E enquanto isso, o trabalho para solucionar o ciberincidente ia progredindo. O workaround confirmou-se como efetivo na maioria dos equipamentos. Os clientes da GMV estavam praticamente recuperados. Encontravam-se algumas situações em que era necessário aplicar workarounds alternativos, para casos de equipamentos em que tinha falhado o inicialmente prescrito. Havia equipamentos que estavam a falhar, mas que não tinham exatamente a mesma falha relatada. As organizações analisavam a informação que encontravam e que íamos partilhando. Parecia claro que, apesar de conhecida, em algumas empresas a solução iria demorar dias ou semanas. Colegas moviam fisicamente os equipamentos com USB para aplicar o workaround manualmente. Isso funcionava, mas precisava de tempo.

O resto já é história. Não vale a pena repeti-la.

O que vale a pena é dedicar tempo à análise que realizámos do incidente, como se agiu, como deveríamos ter agido, que ferramentas tínhamos à nossa disposição... E, sobretudo, o que poderíamos melhorar para próximas ocasiões.

A primeira conclusão é a necessidade de ter monitorização de segurança contínua 7x24 através de um serviço de CERT. Extensa, em tempo real, efetiva e rápida. Com pessoas preparadas, formadas e capacitadas para desempenhar este trabalho.
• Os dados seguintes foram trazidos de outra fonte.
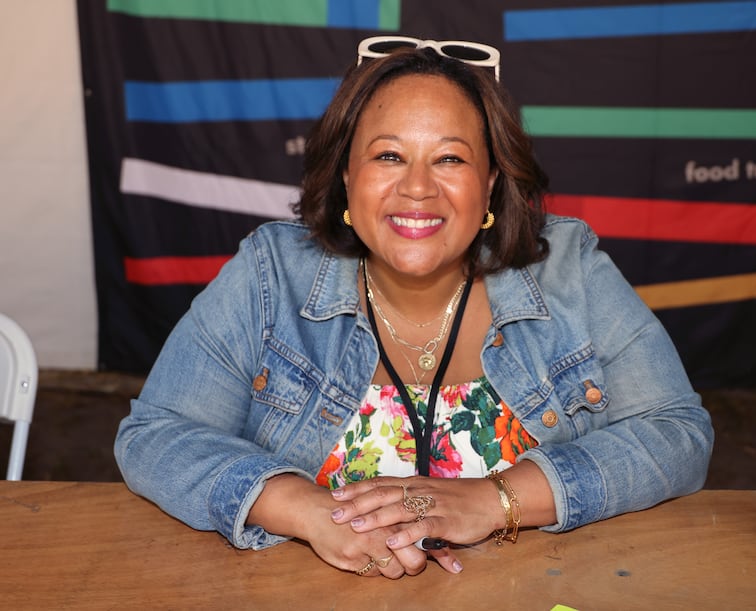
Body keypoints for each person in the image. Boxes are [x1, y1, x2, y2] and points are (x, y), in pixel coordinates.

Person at [115, 36, 714, 579]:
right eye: (388, 156)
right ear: (347, 176)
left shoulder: (568, 269)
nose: (418, 188)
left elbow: (678, 434)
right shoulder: (272, 273)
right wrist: (305, 509)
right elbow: (154, 436)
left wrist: (496, 498)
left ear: (492, 184)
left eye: (450, 159)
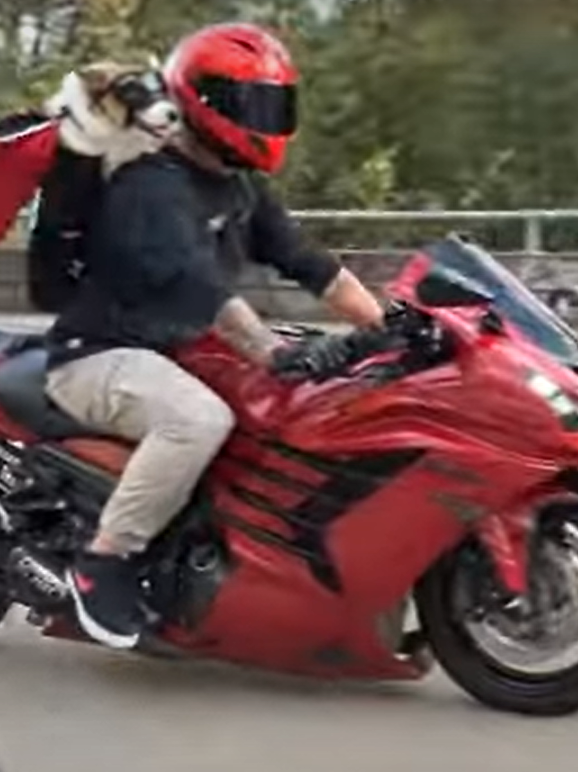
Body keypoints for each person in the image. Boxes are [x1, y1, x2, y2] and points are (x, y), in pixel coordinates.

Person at [42, 22, 386, 649]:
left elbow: (310, 263)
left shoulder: (239, 186)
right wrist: (274, 352)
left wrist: (389, 327)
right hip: (98, 355)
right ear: (207, 103)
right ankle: (104, 564)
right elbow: (205, 290)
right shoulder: (151, 188)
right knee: (197, 420)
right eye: (253, 105)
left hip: (175, 349)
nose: (267, 119)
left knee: (300, 407)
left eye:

E com capacidade de deteção dos eventos relevantes a vários níveis, para poder reagir quando seja necessário, mas também para poder estar prevenidos, se for possível, antes de ser necessário iniciar uma resposta. Sem um CERT ou um SOC competente, nada disso é possível. 

A segunda conclusão está nos nossos planos de resposta a incidentes. Neste caso, não tivemos de executá-lo. Não foi sequer necessário iniciar os procedimentos de escalada. Mas o plano de resposta funcionou com eficácia até onde foi necessário. Perfeito.

A terceira conclusão encontra-se nos nossos planos de continuidade de negócio. O que teria ocorrido se tivéssemos tido uma ampla implementação do software Crowdstrike? Sabemos que o teríamos detetado, mas teria o Plano de Continuidade sabido responder a esse cenário? Teria sido uma resposta eficaz? Existe algo que possamos melhorar? Felizmente, não tivemos de executar o plano, mas pudemos analisá-lo durante o incidente. Por precaução. E acrescentar ao plano algum aspeto adicional que nos dava uma resposta mais rápida, mais eficaz e que teria reduzido o impacto que teríamos sofrido.

Uma sexta-feira que vai ficar para a história. Esperamos que seja pelas lições que aprendemos e pelo aumento da consciencialização das empresas relativamente às suas necessidades de monitorização de segurança e de resposta a incidentes que nos preparem melhor para a próxima crise.